(DATA EXTRACTS):
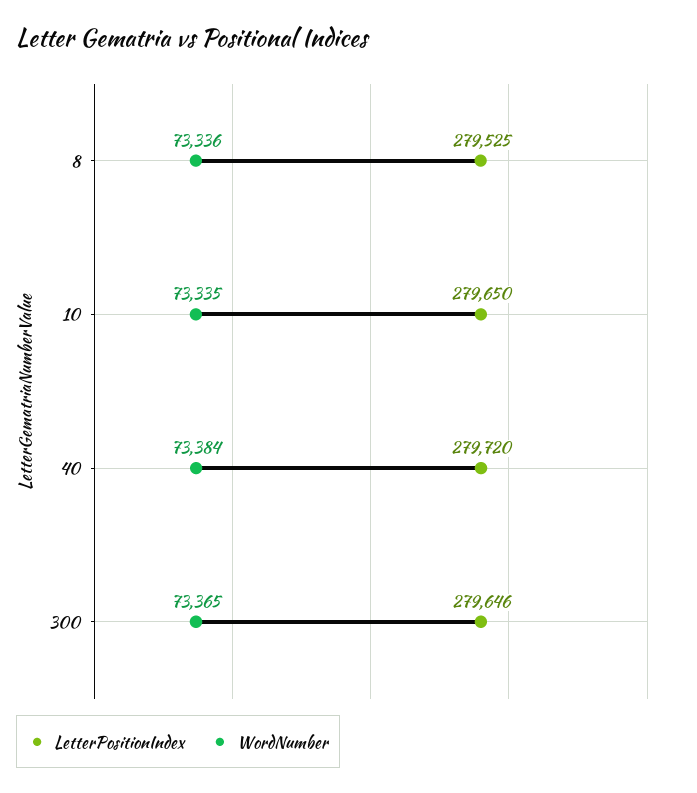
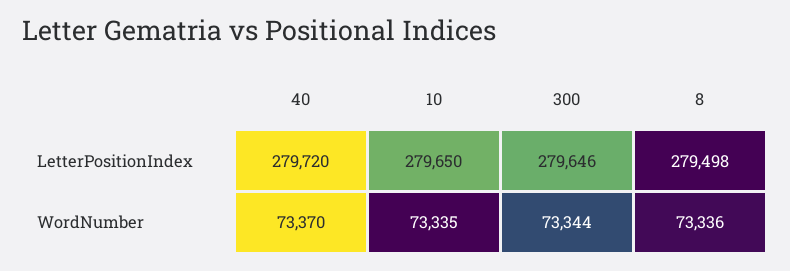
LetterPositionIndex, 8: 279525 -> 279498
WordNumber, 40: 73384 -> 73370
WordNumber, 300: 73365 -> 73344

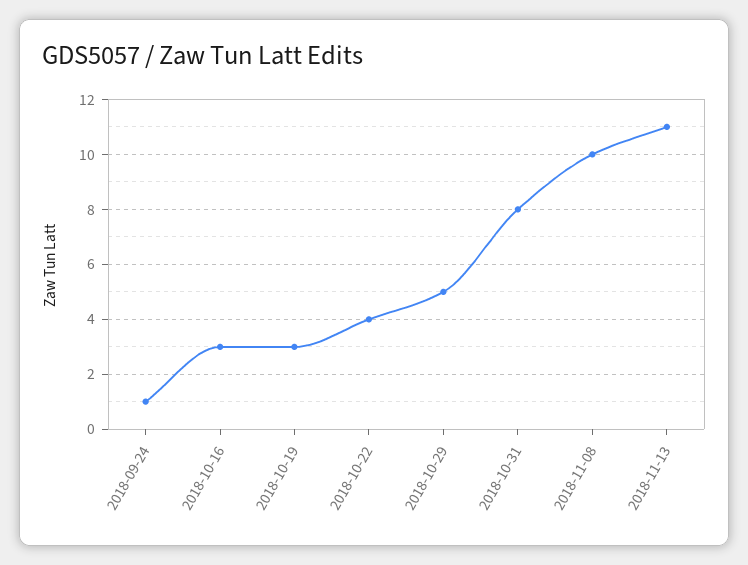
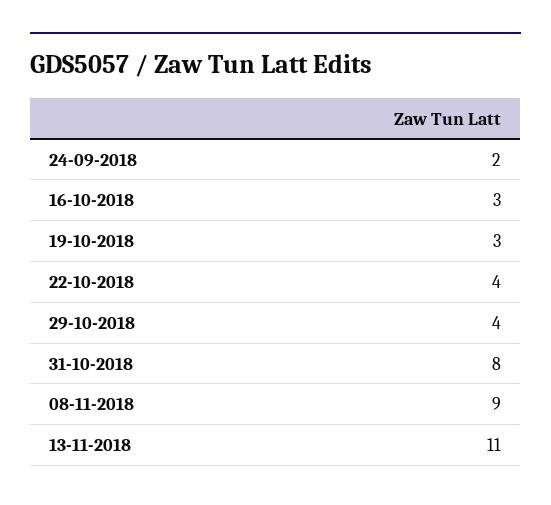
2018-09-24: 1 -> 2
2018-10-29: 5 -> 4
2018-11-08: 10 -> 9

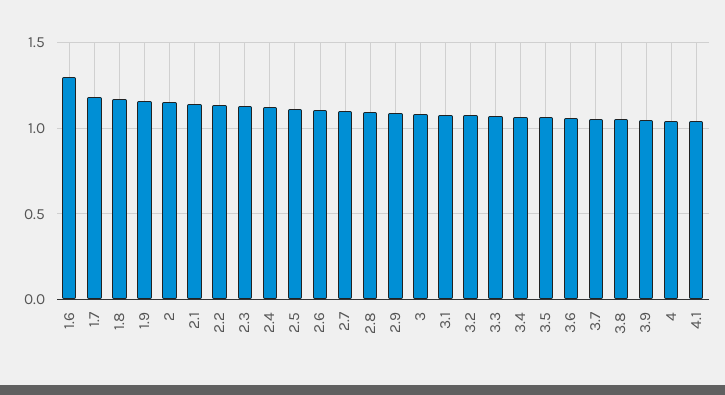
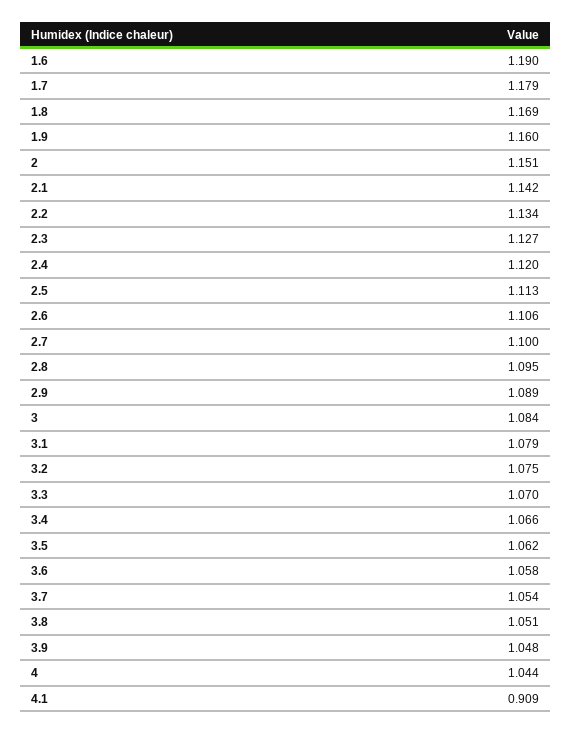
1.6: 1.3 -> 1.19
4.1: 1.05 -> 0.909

(TASK DESCRIPTION): Beginning with the line that contains "WordNumber, 40: 73384 -> 73370" and ending with the final line of the entries, every line must be copied exactly; the pictures must not.

(REPLY):
WordNumber, 40: 73384 -> 73370
WordNumber, 300: 73365 -> 73344

2018-09-24: 1 -> 2
2018-10-29: 5 -> 4
2018-11-08: 10 -> 9

1.6: 1.3 -> 1.19
4.1: 1.05 -> 0.909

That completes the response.